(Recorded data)

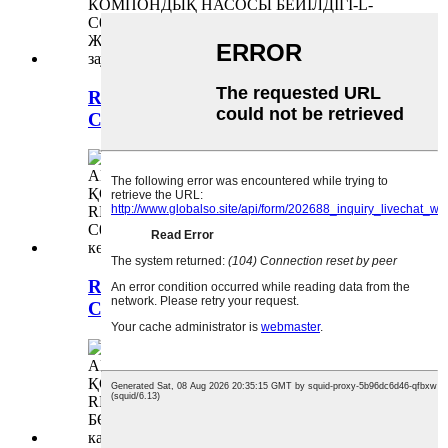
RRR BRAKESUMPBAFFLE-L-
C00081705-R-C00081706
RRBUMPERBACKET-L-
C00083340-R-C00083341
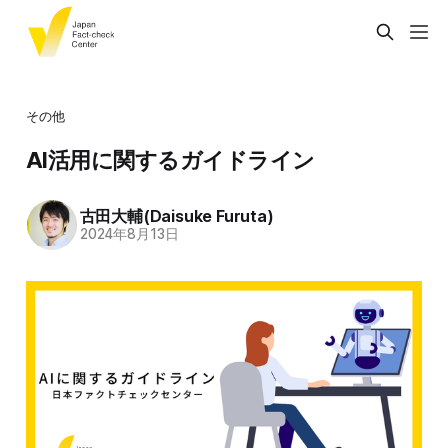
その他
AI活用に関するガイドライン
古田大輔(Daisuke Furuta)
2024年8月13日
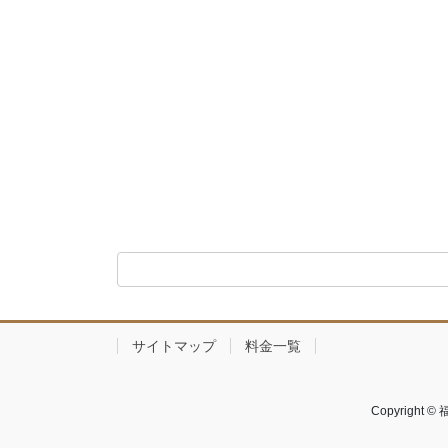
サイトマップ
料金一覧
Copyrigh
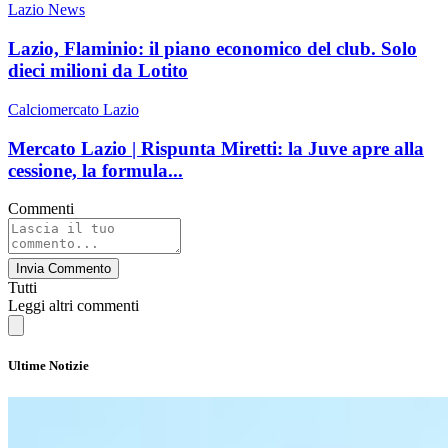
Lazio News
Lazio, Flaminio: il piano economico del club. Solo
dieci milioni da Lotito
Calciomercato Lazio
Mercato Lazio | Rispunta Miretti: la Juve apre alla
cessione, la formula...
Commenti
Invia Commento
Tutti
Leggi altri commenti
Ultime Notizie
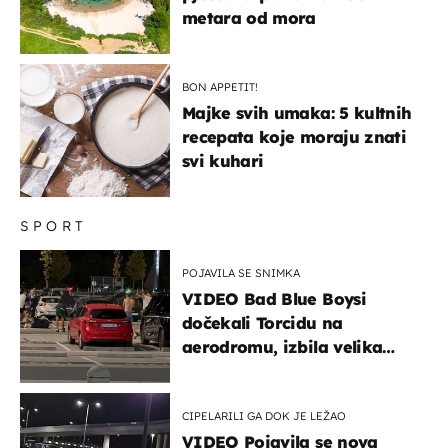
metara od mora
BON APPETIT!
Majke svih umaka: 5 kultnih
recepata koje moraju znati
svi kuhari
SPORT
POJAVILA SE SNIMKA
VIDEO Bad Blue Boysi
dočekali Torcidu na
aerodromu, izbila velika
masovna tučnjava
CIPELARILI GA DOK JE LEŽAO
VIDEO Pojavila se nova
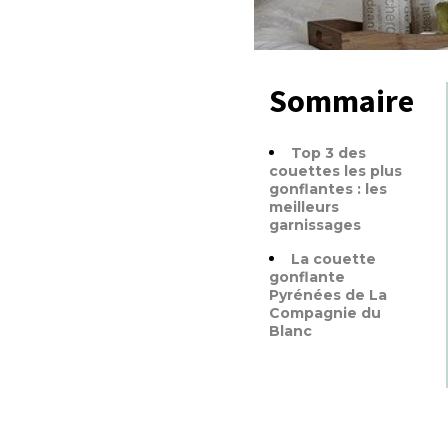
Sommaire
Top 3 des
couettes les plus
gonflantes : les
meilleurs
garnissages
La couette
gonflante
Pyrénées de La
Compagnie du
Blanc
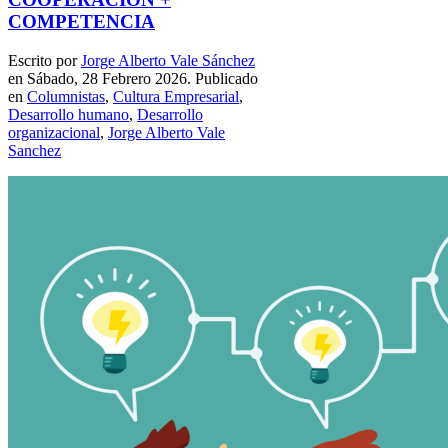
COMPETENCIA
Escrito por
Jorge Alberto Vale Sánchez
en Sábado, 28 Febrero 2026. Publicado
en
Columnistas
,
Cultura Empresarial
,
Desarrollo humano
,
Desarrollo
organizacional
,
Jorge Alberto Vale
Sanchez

---

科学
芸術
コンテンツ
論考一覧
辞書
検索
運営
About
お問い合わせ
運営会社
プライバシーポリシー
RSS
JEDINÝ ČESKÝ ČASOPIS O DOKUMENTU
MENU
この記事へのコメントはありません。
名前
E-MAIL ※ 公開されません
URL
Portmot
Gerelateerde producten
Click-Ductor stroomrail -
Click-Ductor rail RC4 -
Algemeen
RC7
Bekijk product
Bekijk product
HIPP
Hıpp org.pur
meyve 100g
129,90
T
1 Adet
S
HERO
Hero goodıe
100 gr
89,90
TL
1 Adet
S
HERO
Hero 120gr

==

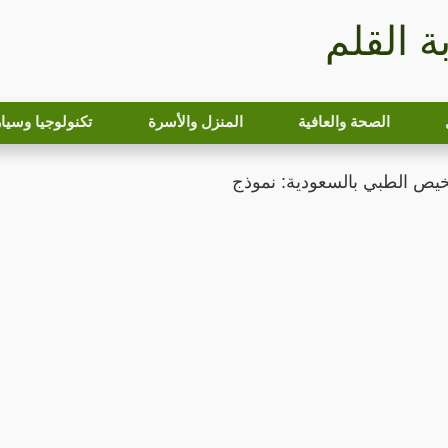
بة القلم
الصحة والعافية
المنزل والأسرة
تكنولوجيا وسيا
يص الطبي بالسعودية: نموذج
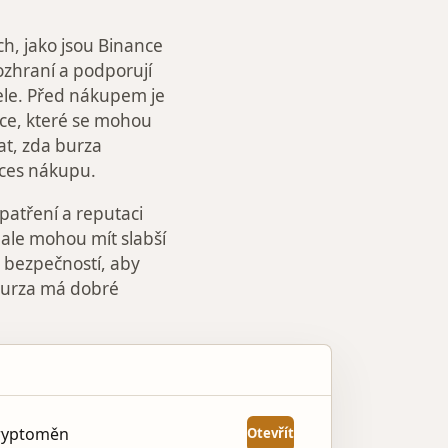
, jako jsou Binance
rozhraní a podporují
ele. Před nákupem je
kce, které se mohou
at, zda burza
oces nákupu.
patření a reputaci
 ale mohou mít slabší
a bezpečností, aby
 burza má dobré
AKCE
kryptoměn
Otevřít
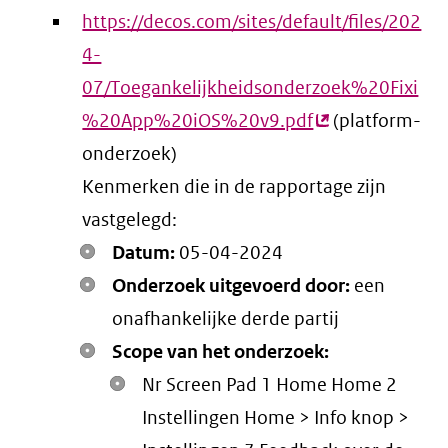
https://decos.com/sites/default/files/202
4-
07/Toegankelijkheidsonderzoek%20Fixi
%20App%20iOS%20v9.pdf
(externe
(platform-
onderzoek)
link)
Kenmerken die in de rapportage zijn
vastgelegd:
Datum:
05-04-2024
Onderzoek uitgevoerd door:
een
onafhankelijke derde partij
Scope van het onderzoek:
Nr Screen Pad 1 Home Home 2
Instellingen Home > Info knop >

Instructions to follow: Copy the records verbatim, starting at the line that contains "jako jsou Binance" and ending after the line that contains "Instellingen Home > Info knop >". Leave the pictures out of your copy.

Completed exercise:
, jako jsou Binance
rozhraní a podporují
ele. Před nákupem je
kce, které se mohou
at, zda burza
oces nákupu.
patření a reputaci
 ale mohou mít slabší
a bezpečností, aby
 burza má dobré
AKCE
kryptoměn
Otevřít
https://decos.com/sites/default/files/202
4-
07/Toegankelijkheidsonderzoek%20Fixi
%20App%20iOS%20v9.pdf
(externe
(platform-
onderzoek)
link)
Kenmerken die in de rapportage zijn
vastgelegd:
Datum:
05-04-2024
Onderzoek uitgevoerd door:
een
onafhankelijke derde partij
Scope van het onderzoek:
Nr Screen Pad 1 Home Home 2
Instellingen Home > Info knop >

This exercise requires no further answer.